A working glossary for model optimization.

Short definitions for the vocabulary behind Understudy: production traces, evals, post-training, routing, and specialist open models.

Terms

Model optimization

The work of improving an AI system for a specific production task by changing the route: harness, model, supply path, prompts, context, routing, fine-tuning, reinforcement learning, or serving strategy.

Route

The full execution path for a task: harness, model, and supply path. Two routes can use the same nominal model ID and still behave differently because templates, quantization, parsers, reasoning defaults, logprobs, batching, or schedulers differ.

Harness

The control surface around a model: prompt, schema, tool-call adapter, reasoning mode, token cap, scorer, retry policy, batching, context compaction, and parser.

Supply path

The serving path that provides inference for a route, such as a serverless API, dedicated deployment, customer cloud endpoint, or local runtime. Understudy measures the full route instead of assuming provider or model identity determines behavior.

Post-training

The stage after pretraining where a base model is adapted to follow instructions, use tools, reason through workflows, and match task-specific quality requirements.

Self-distillation

A training pattern where a model uses richer context or feedback to teach a future version of itself what it should have done on the original task.

Evals

Task-specific tests that measure whether a model did the work correctly enough to ship, replace a baseline, or receive more production traffic.

Production traces

Records of real model calls, tool calls, user corrections, outputs, failures, and review decisions from a live workflow.

Specialist open models

Open-weight models adapted to a bounded workflow so they can beat a general frontier model on cost, latency, reliability, or task-specific quality.

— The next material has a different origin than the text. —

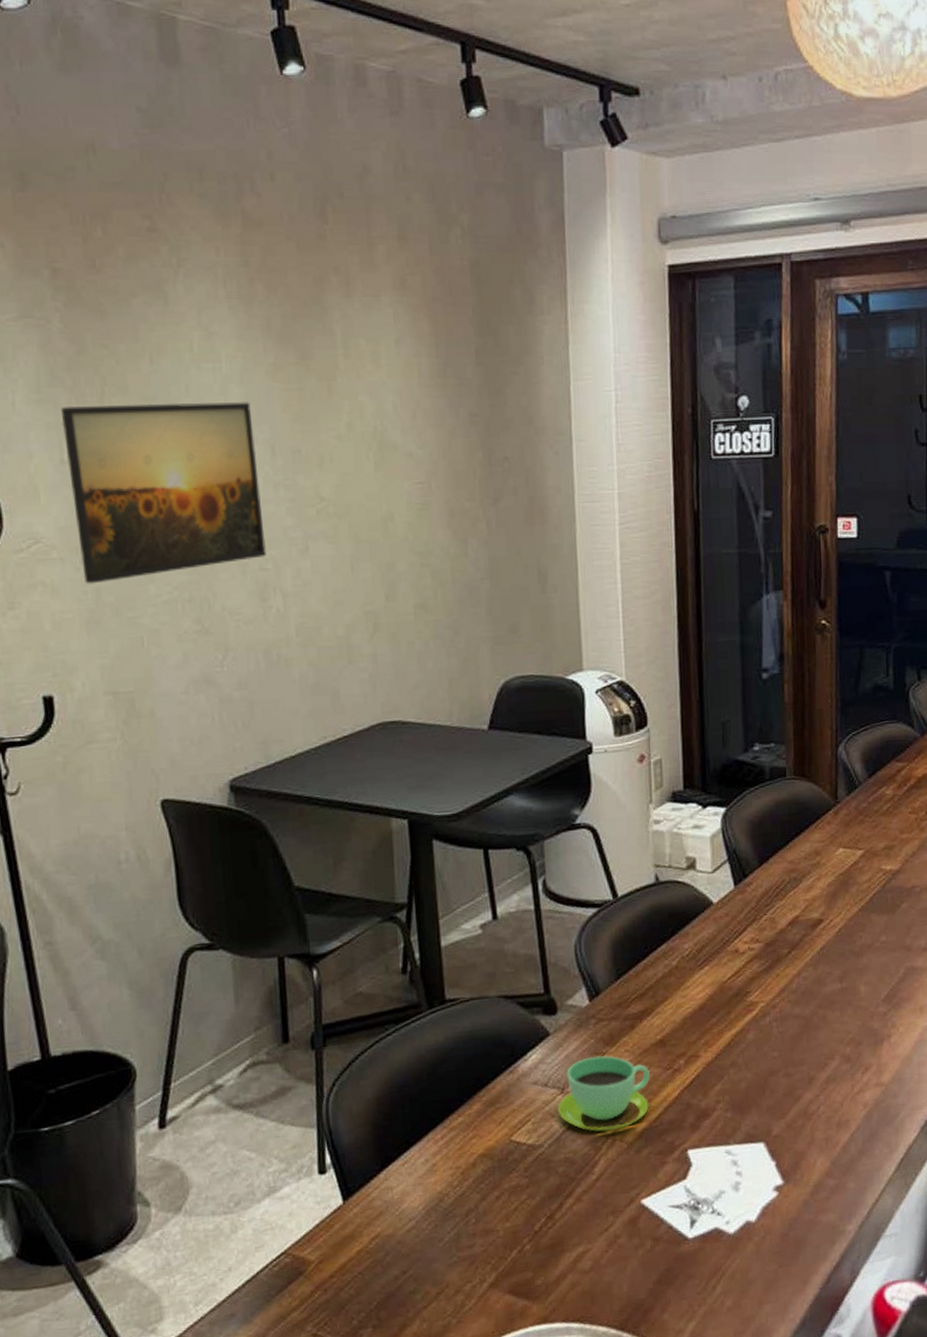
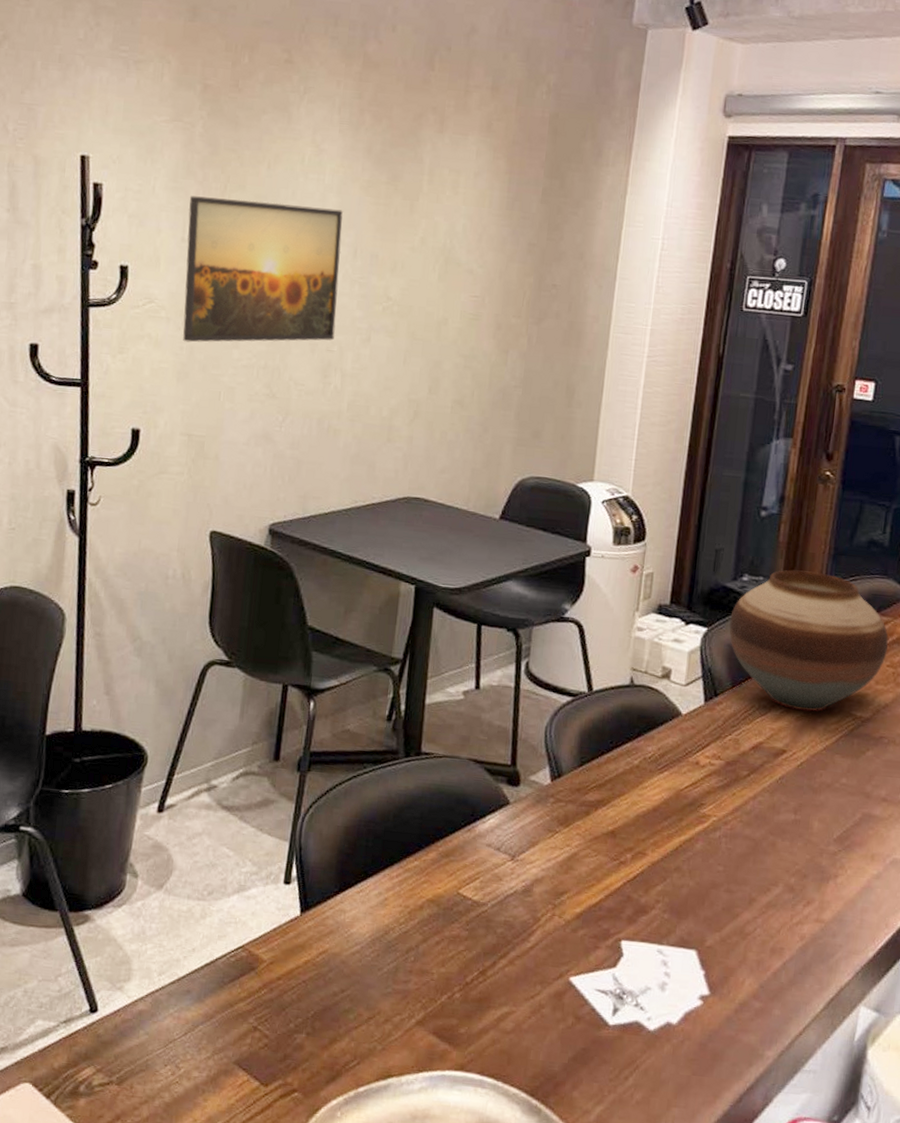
cup: present [557,1055,650,1132] -> none [505,832,597,906]
vase: none [747,728,907,876] -> present [729,570,888,712]

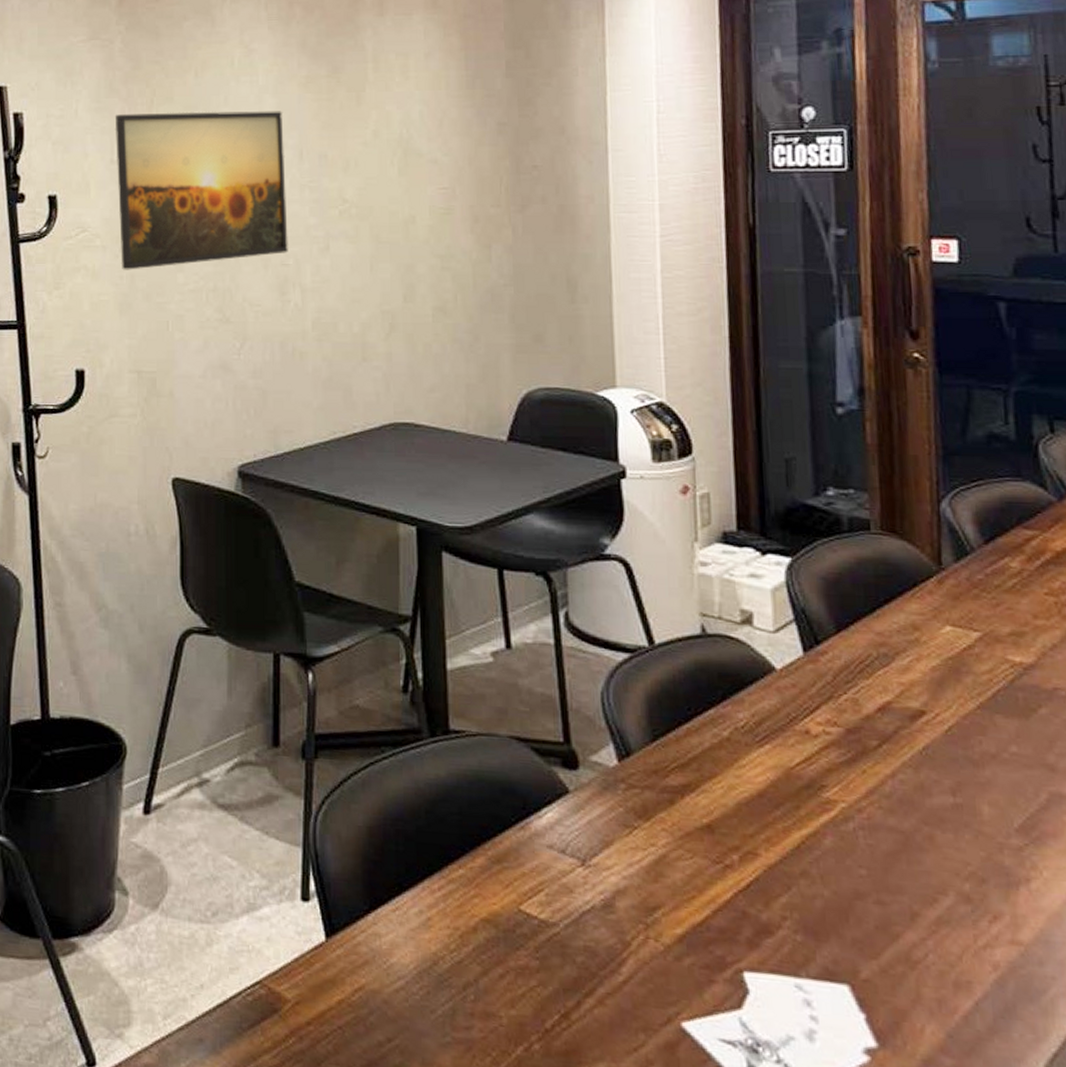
vase: present [729,570,888,712] -> none [819,478,1041,659]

Frontier model replacement

The process of moving repeated production work from a general frontier API to a cheaper, faster, specialized route after the candidate passes held-out evals.

Routing

The serving decision that sends each request to the right model or prompt path based on task, risk, cost, latency, and measured quality.

Reward signal

The evidence a training or optimization loop uses to decide which behavior is better, often from expert review, verifier output, tests, or user corrections.